Roots ran a jerk chicken stall at the Notting Hill Carnival for 15 years with Bailey. Levi Roots gave evidence to the High Court and admitted that previous claims made by him on Dragons Den and in marketing for his product, including the claim that the recipe was his grandmother's, were untrue.
However, Judge Mark Pelling QC dismissed Mr Bailey's claims for breach of contract and breach of confidence. He told the court: "This was a dishonest claim, dishonestly advanced." No solid evidence had been offered to support Mr Bailey's claim that he was the original inventor of the sauce. Lawyers said they estimated the legal battle had cost more than £1m in total and the judge said Mr Roots was entitled to have his costs paid.
Talk about falling on your feet.
I am pretty sure the Judge was not bribed with a lifetime supply of Reggae Reggae Sauce, but ........
Reggae Reggae Sauce is manufactured by AB World Foods, a division of Associated British Foods and despite Levi saying he wanted production of his sauce to continue in the UK, production moved from Wales to Poland in March 2007.
Initially the sauce was carried exclusively in Sainsbury's supermarkets but now many supermarkets in the UK and Ireland stock the sauce. A follow-up episode of Dragons' Den, aired on 18 July 2007, revealed that Sainsbury's had expected the sauce to sell 50,000 bottles in its first year.
In fact it sold 40,000-50,000 bottles per week.

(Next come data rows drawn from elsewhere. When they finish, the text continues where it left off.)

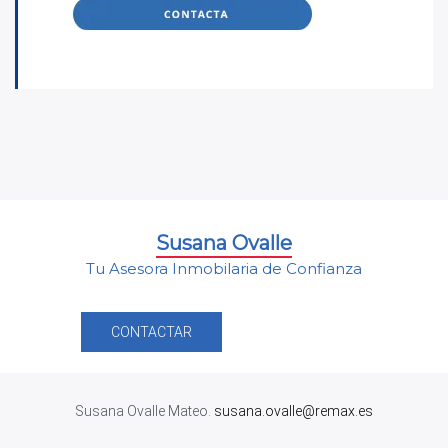
Susana Ovalle
Tu Asesora Inmobilaria de Confianza
CONTACTAR
Susana Ovalle Mateo.
susana.ovalle@remax.es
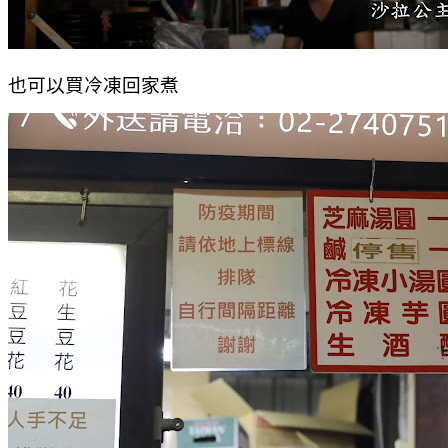
也可以買冷凍回家煮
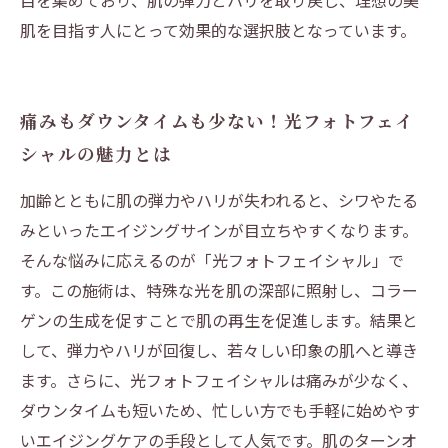
目を集めており、肌の弾力とハリを取り戻し、理想の美
肌を目指す人にとって効果的な選択肢となっています。
痛みもダウンタイムも少ない！光フォトフェイ
シャルの魅力とは
加齢とともに肌の弾力やハリが失われると、シワやたる
みといったエイジングサインが目立ちやすくなります。
そんな悩みに応えるのが「光フォトフェイシャル」で
す。この施術は、特殊な光を肌の深部に照射し、コラー
ゲンの生成を促すことで肌の再生を促進します。結果と
して、弾力やハリが回復し、若々しい印象の肌へと導き
ます。さらに、光フォトフェイシャルは痛みが少なく、
ダウンタイムも短いため、忙しい方でも手軽に始めやす
いエイジングケアの手段として人気です。肌のターンオ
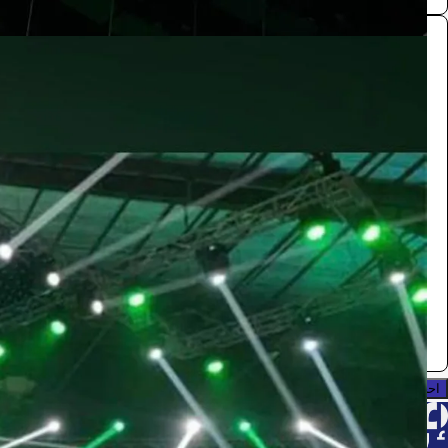
إضاءات
التصوير والكاميرات
330
/ اليوم
الرياض
شاشات
0.0 (0)
احجز الآن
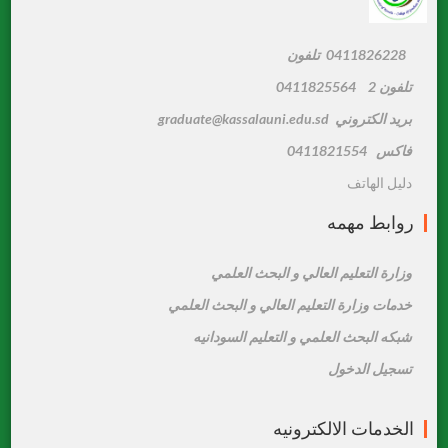
0411826228 تلفون
تلفون 2 0411825564
بريد الكتروني graduate@kassalauni.edu.sd
فاكس 0411821554
دليل الهاتف
روابط مهمه
وزارة التعليم العالي و البحث العلمي
خدمات وزارة التعليم العالي و البحث العلمي
شبكه البحث العلمي و التعليم السودانيه
تسجيل الدخول
الخدمات الالكترونيه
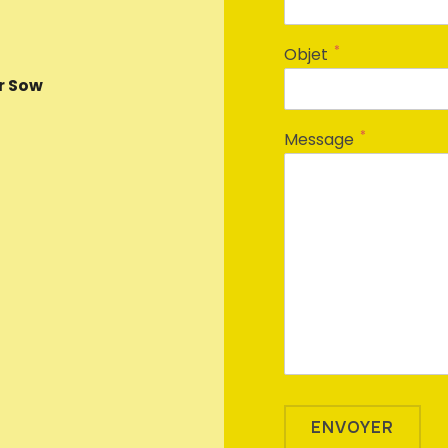
*
Objet
ur Sow
*
Message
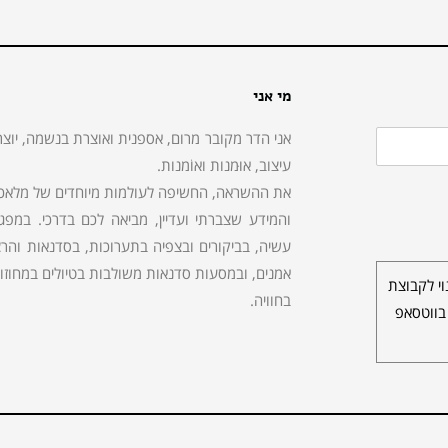
מי אני
אני הדר מקובר מרום, אספנית ואוצרת בנשמה, יוצר
עיצוב, אוּמנות ואוֹמנות.
את ההשראה, החשיפה לעולמות מיוחדים של מלאכות,
והמידע שצברתי ועדיין, מביאה לכם בדרכי. במפ
עשיה, בביקורים ובצפיה בתערוכות, בסדנאות והרצא
אמנים, ובמסעות סדנאות משולבות בטיולים במחוזות 
י לקבוצת
בחוויה.
בווטסאפ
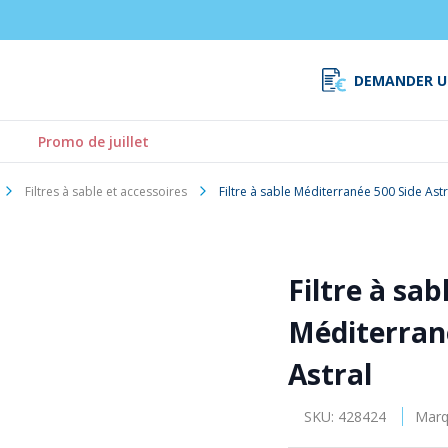
DEMANDER U
Promo de juillet
Filtres à sable et accessoires
Filtre à sable Méditerranée 500 Side Astr
Filtre à sab
Méditerran
Astral
SKU:
428424
Marq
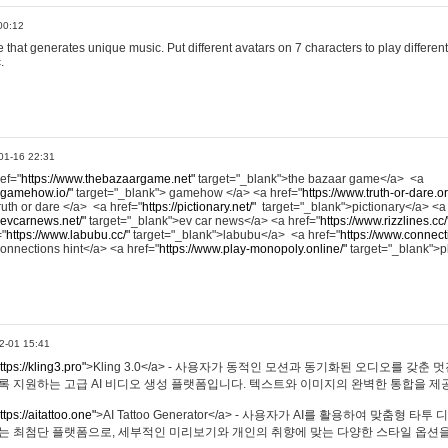
00:12
hat generates unique music. Put different avatars on 7 characters to play different
.
01-16 22:31
ref="
https://www.thebazaargame.net"
target="_blank">the bazaar game</a> <a
.gamehow.io/"
target="_blank"> gamehow </a> <a href="
https://www.truth-or-dare.o
ruth or dare </a> <a href="
https://pictionary.net/"
target="_blank">pictionary</a> <a
.evcarnews.net/"
target="_blank">ev car news</a> <a href="
https://www.rizzlines.cc/
="
https://www.labubu.cc/"
target="_blank">labubu</a> <a href="
https://www.connecti
onnections hint</a> <a href="
https://www.play-monopoly.online/"
target="_blank">
2-01 15:41
ttps://kling3.pro"
>Kling 3.0</a> - 사용자가 동적인 모션과 동기화된 오디오를 갖춘 
록 지원하는 고급 AI 비디오 생성 플랫폼입니다. 텍스트와 이미지의 완벽한 통합을 제공
ttps://aitattoo.one"
>AI Tattoo Generator</a> - 사용자가 AI를 활용하여 맞춤형 
있는 최첨단 플랫폼으로, 세부적인 미리보기와 개인의 취향에 맞는 다양한 스타일 옵션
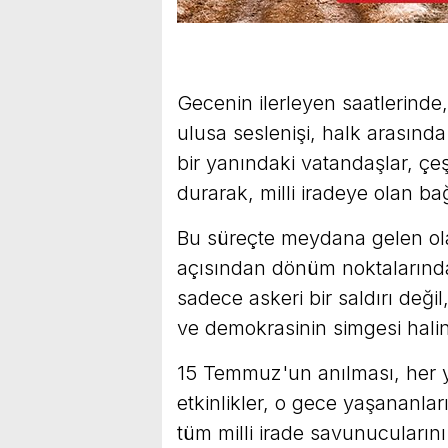
Gecenin ilerleyen saatlerin
ulusa seslenişi, halk arasında
bir yanındaki vatandaşlar, çeşi
durarak, milli iradeye olan bağl
Bu süreçte meydana gelen olay
açısından dönüm noktalarından
sadece askeri bir saldırı deği
ve demokrasinin simgesi halin
15 Temmuz'un anılması, her yıl 
etkinlikler, o gece yaşananlar
tüm milli irade savunucuların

In the first half of 2008, Roots launched "Love Apple Tomato Sauce" and "Fiery Guava Dipping Sauce" in the same style as Reggae Reggae sauce. A cookbook called Reggae Reggae Cookbook was released in June 2008. The "Love Apple Tomato Sauce" was later renamed "Reggae Reggae Tomato Ketchup".
Restaurants Subway, JD Wetherspoon, Hungry Horse, Slug and Lettuce as well as the Scream Pub chain now offer the sauce on various menu items. In July 2009, Birds Eye released chicken Chargrills in Reggae Reggae Sauce.
In the summer of 2010, snacks were added to the range of products with the launch of Reggae Reggae Peanuts and Cashews. These peanuts are covered in the original Reggae Reggae Sauce and seasonings. Subsequently a range of Reggae Reggae flavoured Caribbean ready meals was launched.
In September 2010, Morrisons supermarket announced it would be carrying a range of Levi Roots sandwiches.
In April 2011, Domino's Pizza in the UK launched a limited edition "Reggae Reggae Pizza", a combination of toppings with the Reggae Reggae sauce. In 2012 KFC launched a reggae reggae box meal.
The range has expanded into other areas such as Levi Roots Jamaica Ginger Cake and Levi Roots Caribbean Crush drink which is sold in mainstream UKsupermarkets.
In 2012, a new "Mild" variant of the sauce was released. A new advert was made at the same time.
So, there you go. Telling great fat porkie pies on TV can convince even the rich and famous.
And Tavern Keepers.
I hear it goes well with pork pies.
Try some, and have a long cool drink to wash it down.
And if you go into business, get some sound business acumen alongside to keep you honest. Well, a little bit anyway.